*Records for this exercise*
---+---

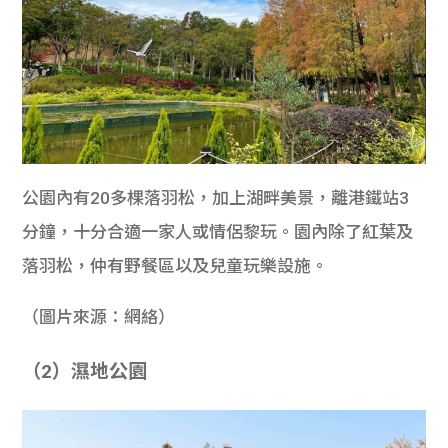
公園內有20多棵落羽松，加上湖畔美景，離港鐵站3
分鐘，十分合適一家人或情侶黎玩。園內除了紅葉及
落羽松，仲有野餐區以及兒童玩樂設施。
（圖片來源：網絡）
（2）濕地公園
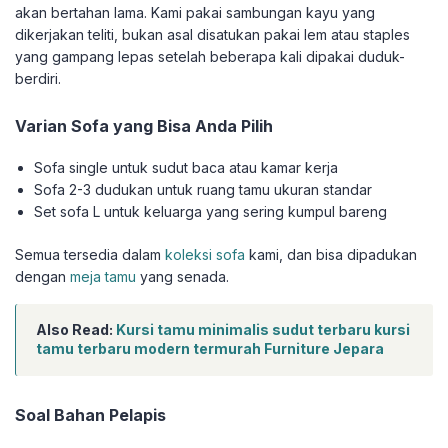
akan bertahan lama. Kami pakai sambungan kayu yang
dikerjakan teliti, bukan asal disatukan pakai lem atau staples
yang gampang lepas setelah beberapa kali dipakai duduk-
berdiri.
Varian Sofa yang Bisa Anda Pilih
Sofa single untuk sudut baca atau kamar kerja
Sofa 2-3 dudukan untuk ruang tamu ukuran standar
Set sofa L untuk keluarga yang sering kumpul bareng
Semua tersedia dalam
koleksi sofa
kami, dan bisa dipadukan
dengan
meja tamu
yang senada.
Also Read:
Kursi tamu minimalis sudut terbaru kursi
tamu terbaru modern termurah Furniture Jepara
Soal Bahan Pelapis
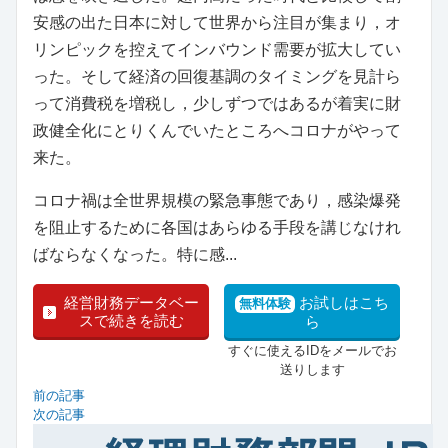
安感の出た日本に対して世界から注目が集まり，オ
リンピックを控えてインバウンド需要が拡大してい
った。そして経済の回復基調のタイミングを見計ら
って消費税を増税し，少しずつではあるが着実に財
政健全化にとりくんでいたところへコロナがやって
来た。
コロナ禍は全世界規模の緊急事態であり，感染爆発
を阻止するために各国はあらゆる手段を講じなけれ
ばならなくなった。特に感...
経営財務データベー
お試しはこち
無料体験
スで続きを読む
ら
すぐに使えるIDをメールでお
送りします
前の記事
次の記事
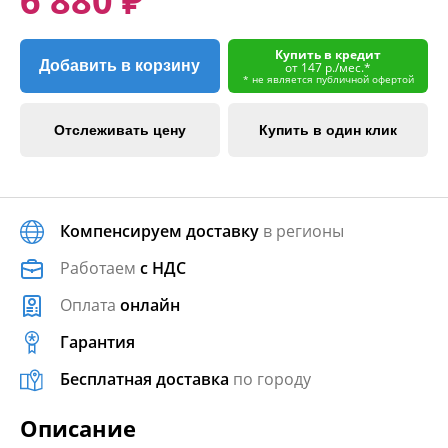
6 880 ₽
Купить в кредит
Добавить в корзину
от 147 р./мес.*
* не является публичной офертой
Отслеживать цену
Купить в один клик
Компенсируем доставку
в регионы
Работаем
с НДС
Оплата
онлайн
Гарантия
Бесплатная доставка
по городу
Описание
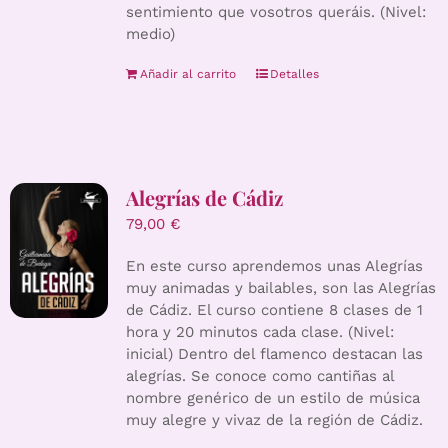
sentimiento que vosotros queráis. (Nivel:
medio)
Añadir al carrito
Detalles
Alegrías de Cádiz
79,00
€
En este curso aprendemos unas Alegrías
muy animadas y bailables, son las Alegrías
de Cádiz. El curso contiene 8 clases de 1
hora y 20 minutos cada clase. (Nivel:
inicial) Dentro del flamenco destacan las
alegrías. Se conoce como cantiñas al
nombre genérico de un estilo de música
muy alegre y vivaz de la región de Cádiz.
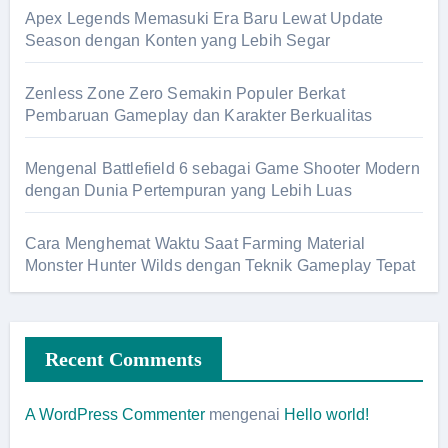
Apex Legends Memasuki Era Baru Lewat Update
Season dengan Konten yang Lebih Segar
Zenless Zone Zero Semakin Populer Berkat
Pembaruan Gameplay dan Karakter Berkualitas
Mengenal Battlefield 6 sebagai Game Shooter Modern
dengan Dunia Pertempuran yang Lebih Luas
Cara Menghemat Waktu Saat Farming Material
Monster Hunter Wilds dengan Teknik Gameplay Tepat
Recent Comments
A WordPress Commenter
mengenai
Hello world!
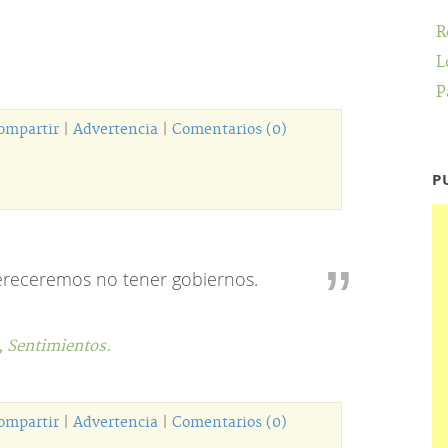
R
L
P
ompartir
|
Advertencia
|
Comentarios (0)
P
ereceremos no tener gobiernos.
,
Sentimientos.
ompartir
|
Advertencia
|
Comentarios (0)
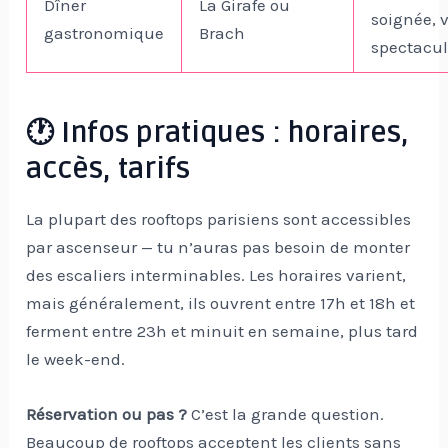
Dîner
La Girafe ou
soignée, 
gastronomique
Brach
spectacul
🕐 Infos pratiques : horaires,
accès, tarifs
La plupart des rooftops parisiens sont accessibles
par ascenseur — tu n’auras pas besoin de monter
des escaliers interminables. Les horaires varient,
mais généralement, ils ouvrent entre 17h et 18h et
ferment entre 23h et minuit en semaine, plus tard
le week-end.
Réservation ou pas ?
C’est la grande question.
Beaucoup de rooftops acceptent les clients sans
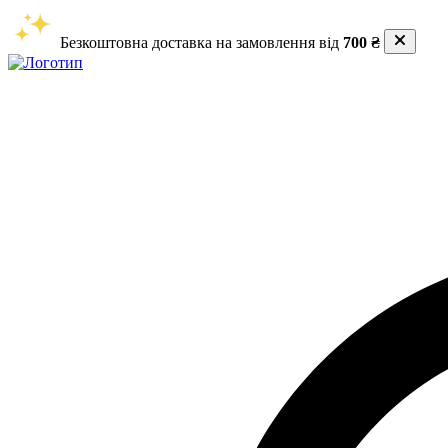
Безкоштовна доставка на замовлення від
700 ₴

---+---

*The task*
Scanning the data above, copy out every line where "dengan" is found.

*Result below*
dengan
Season dengan Konten yang Lebih Segar
dengan Dunia Pertempuran yang Lebih Luas
Monster Hunter Wilds dengan Teknik Gameplay Tepat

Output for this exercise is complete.